The Town Council has been inconsistent in its scheduling of third-Tuesday meetings during Mayor Tom Bennett’s two terms in office.
We see this move as an opportunity lost for the public to know what the Council is doing and thinking, in more detail—if it would cooperate in enlightening us—and for the public to bring up problems and concerns, as well as to voice opinions, to elected officials.
That the curtailment has occurred just as the Town Council is moving into the potentially contentious financial phase of the 2022 beach nourishment project is disappointing, and, we hope, coincidental.
The cost of the 2022 project, the details of which the Town Council has never specifically approved, is estimated to be about $16 million, of which Dare County presumably will pay a sizeable portion. According to a statement by Town Manager Cliff Ogburn in the meeting packet, the Town has not yet secured a commitment from the County for a sum certain.
The reduction in the number of meetings also suggests to us a refusal by the Town Council to engage in long-range planning, which requires workshop-type meetings, over time, to discuss.
The regular first-Tuesday meetings are chock-full of staff reports and other housekeeping matters and leave little time for the thoughtful and unrushed discussion of other issues facing the Town that require analysis and planning.

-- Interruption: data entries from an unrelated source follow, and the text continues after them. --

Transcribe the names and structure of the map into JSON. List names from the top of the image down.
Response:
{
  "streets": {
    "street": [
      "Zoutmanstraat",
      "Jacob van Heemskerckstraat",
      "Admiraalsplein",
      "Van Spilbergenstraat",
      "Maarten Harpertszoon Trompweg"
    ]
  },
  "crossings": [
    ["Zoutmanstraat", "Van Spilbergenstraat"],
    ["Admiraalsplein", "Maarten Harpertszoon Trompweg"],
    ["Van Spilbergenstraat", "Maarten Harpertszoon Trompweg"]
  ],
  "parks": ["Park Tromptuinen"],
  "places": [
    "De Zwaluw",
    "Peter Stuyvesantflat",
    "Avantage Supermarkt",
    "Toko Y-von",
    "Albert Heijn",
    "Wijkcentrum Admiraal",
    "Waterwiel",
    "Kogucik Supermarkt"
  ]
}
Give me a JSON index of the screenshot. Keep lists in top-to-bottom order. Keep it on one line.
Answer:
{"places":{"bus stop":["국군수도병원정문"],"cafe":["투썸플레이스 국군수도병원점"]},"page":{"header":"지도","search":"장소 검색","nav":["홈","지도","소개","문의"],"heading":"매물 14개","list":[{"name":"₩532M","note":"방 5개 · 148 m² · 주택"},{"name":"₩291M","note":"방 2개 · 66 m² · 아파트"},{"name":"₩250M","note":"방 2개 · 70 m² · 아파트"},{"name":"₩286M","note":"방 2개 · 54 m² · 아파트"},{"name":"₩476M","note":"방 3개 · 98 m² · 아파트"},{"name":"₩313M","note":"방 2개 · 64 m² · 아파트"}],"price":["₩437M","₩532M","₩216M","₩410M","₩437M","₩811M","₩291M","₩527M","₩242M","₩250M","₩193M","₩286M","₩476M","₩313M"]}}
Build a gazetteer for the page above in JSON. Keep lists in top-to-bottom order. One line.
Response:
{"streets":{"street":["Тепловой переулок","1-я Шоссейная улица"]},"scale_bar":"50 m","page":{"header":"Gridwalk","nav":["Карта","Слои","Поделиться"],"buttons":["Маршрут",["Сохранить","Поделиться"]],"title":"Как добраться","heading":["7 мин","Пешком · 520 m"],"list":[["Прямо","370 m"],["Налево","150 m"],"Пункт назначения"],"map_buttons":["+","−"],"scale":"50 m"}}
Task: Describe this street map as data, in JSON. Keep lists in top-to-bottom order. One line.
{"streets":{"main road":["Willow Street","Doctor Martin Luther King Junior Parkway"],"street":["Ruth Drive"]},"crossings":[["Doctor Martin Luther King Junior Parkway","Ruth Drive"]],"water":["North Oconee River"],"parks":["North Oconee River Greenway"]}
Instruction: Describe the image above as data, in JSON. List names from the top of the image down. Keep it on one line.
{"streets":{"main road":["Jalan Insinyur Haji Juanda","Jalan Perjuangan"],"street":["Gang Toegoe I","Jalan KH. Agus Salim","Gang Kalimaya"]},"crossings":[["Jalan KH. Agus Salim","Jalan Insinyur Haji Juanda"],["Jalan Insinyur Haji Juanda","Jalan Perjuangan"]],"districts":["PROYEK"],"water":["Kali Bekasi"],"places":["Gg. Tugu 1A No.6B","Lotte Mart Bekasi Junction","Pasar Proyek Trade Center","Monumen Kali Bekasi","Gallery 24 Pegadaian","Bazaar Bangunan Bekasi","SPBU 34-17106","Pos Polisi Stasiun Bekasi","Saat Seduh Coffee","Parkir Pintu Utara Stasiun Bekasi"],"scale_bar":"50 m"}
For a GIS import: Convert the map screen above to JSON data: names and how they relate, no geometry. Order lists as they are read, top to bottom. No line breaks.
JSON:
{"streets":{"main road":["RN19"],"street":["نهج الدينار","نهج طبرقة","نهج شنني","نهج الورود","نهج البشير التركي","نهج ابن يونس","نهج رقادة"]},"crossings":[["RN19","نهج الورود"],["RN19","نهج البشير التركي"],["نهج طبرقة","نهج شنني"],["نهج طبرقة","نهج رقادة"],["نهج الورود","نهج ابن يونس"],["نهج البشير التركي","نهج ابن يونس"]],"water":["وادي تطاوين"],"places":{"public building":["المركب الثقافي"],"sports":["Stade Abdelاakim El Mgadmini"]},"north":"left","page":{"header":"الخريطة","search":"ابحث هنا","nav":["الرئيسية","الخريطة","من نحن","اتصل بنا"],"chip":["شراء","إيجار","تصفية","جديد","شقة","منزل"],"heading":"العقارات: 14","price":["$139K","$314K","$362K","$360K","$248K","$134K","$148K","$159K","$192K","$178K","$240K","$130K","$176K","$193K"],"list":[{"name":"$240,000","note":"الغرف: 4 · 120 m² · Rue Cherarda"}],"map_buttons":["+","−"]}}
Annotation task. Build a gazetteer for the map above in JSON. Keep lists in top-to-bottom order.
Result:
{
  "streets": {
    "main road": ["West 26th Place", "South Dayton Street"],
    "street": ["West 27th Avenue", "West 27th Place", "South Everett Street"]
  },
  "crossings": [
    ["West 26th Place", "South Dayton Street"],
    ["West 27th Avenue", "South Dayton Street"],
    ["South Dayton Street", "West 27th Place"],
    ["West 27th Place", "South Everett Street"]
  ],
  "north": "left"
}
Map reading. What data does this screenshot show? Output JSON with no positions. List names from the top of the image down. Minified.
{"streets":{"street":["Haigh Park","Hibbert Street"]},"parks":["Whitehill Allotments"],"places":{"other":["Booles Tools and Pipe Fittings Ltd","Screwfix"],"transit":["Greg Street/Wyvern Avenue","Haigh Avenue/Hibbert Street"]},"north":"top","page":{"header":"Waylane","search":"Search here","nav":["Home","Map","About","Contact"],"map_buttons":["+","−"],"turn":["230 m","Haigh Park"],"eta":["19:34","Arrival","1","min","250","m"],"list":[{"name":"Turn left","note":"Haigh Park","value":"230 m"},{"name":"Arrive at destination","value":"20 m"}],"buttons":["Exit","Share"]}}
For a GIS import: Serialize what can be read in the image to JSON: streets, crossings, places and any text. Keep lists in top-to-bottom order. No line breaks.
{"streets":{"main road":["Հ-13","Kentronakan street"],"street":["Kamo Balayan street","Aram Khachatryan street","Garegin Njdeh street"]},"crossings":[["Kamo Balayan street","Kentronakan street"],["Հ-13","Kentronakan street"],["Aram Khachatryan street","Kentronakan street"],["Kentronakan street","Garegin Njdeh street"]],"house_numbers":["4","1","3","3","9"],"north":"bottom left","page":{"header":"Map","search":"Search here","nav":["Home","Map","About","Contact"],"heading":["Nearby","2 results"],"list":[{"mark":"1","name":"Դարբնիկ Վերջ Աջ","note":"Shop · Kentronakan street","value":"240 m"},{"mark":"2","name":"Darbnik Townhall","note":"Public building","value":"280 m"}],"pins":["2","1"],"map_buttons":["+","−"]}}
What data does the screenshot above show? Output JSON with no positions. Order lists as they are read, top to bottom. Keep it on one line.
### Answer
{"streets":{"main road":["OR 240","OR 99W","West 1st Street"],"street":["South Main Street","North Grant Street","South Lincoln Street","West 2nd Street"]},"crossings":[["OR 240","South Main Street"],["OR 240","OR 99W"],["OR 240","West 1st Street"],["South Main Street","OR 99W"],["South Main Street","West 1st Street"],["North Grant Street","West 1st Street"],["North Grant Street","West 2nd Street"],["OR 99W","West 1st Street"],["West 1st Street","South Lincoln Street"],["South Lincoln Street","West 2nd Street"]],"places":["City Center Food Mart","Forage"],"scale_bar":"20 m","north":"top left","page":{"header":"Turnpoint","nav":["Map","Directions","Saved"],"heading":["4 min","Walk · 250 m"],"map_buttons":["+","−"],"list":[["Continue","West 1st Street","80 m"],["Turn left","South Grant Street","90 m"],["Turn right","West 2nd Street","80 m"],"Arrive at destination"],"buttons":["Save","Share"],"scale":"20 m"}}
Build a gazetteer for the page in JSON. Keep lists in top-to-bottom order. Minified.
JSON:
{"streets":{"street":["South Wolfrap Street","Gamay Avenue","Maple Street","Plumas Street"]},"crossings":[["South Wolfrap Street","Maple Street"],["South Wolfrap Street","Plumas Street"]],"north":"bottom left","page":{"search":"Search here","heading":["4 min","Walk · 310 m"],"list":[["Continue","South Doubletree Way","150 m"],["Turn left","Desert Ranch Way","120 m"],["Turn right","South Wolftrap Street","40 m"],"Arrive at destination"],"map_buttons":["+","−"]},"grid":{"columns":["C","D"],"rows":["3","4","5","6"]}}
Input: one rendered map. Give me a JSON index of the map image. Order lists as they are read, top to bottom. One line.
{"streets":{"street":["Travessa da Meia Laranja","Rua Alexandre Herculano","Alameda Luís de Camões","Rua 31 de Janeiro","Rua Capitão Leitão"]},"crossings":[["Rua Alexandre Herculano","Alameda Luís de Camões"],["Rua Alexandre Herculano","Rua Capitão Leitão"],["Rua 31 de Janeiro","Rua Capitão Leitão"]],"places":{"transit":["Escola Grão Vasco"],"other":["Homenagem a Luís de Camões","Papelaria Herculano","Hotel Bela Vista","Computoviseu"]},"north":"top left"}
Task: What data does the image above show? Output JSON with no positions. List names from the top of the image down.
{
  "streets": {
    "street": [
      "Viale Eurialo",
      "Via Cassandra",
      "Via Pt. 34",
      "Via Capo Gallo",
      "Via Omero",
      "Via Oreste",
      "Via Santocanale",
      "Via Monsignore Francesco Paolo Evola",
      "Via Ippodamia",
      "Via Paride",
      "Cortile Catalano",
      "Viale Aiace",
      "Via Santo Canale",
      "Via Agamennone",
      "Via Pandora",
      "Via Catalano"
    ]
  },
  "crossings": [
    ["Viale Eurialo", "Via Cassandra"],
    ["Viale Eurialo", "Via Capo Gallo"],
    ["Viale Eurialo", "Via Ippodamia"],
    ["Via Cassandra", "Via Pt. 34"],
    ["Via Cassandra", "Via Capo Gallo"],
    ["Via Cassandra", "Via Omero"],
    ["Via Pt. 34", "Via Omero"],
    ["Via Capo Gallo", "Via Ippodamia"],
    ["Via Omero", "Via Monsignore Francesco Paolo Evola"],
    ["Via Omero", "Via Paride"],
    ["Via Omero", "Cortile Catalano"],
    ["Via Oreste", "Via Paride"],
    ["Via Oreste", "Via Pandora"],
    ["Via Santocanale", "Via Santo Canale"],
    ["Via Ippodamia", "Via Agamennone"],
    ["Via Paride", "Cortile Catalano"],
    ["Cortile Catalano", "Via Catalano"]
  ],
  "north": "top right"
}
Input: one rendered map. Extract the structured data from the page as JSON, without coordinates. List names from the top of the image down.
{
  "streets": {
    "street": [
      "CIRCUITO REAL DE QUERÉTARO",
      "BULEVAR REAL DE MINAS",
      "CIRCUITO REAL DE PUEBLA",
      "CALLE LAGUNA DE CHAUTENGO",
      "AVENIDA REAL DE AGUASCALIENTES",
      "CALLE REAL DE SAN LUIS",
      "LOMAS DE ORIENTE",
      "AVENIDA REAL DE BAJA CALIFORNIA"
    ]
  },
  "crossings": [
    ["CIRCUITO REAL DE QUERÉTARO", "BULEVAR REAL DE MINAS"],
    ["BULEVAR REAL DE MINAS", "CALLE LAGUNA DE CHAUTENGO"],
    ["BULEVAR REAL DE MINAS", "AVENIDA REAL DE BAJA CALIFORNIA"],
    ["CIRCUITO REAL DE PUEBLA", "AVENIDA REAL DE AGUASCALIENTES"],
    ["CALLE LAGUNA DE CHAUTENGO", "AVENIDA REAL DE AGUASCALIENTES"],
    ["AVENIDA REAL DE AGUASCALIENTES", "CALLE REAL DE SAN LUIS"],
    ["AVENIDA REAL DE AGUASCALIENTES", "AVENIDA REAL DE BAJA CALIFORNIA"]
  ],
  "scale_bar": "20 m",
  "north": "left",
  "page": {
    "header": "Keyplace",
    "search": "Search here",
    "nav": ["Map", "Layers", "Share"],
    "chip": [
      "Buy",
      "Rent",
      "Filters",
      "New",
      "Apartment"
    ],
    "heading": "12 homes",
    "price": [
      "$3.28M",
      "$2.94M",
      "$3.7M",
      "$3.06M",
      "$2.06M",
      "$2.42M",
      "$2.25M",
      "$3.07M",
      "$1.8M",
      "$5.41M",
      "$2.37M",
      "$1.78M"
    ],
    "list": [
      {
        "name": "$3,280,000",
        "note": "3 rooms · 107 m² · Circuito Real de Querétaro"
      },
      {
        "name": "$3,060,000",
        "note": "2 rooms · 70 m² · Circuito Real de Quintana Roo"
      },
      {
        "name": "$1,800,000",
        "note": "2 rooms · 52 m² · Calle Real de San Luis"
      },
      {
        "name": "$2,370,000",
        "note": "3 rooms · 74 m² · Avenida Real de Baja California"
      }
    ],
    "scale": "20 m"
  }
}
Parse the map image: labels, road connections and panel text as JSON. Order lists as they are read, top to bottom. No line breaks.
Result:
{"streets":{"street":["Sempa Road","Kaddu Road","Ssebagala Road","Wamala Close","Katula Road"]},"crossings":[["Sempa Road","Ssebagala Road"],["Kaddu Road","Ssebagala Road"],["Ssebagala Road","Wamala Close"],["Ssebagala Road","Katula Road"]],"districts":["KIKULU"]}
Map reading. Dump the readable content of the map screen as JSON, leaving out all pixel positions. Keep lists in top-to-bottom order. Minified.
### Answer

Indeed, we note further that the proposed 2021 calendar contains no designated dates for budget or planning workshop sessions. This is highly unusual. The Town Council has not held a strategic planning retreat since Feb. 16, 2016, but it has held planning sessions. With a brand-new fire station, it has an ideal location to hold a retreat.
Perhaps the next mayor will be inclined to engage in this highly valuable planning tool, which allows for the expression and consideration of public opinion in an informal setting.
(Revision of the Town Land-Use Plan, which is to be budgeted for fiscal year 2021-22, should involve a community meeting/retreat, if history is any guide. Although the current Land-Use Plan is dated 2012, it is based on community opinion data collected in 2005. The plan was so lacking when it was submitted in 2008 that the N.C. Division of Coastal Management sent it back to the Town for corrections and revisions, thus delaying its finalization for years.)
We remind you that next year is a municipal election year. The four-year terms of Mayor Bennett and Town Councilman Jim Conners will be expiring in 2021, and their successors will be elected in November.
The other three Council members mark their first anniversary of Town elected service this week.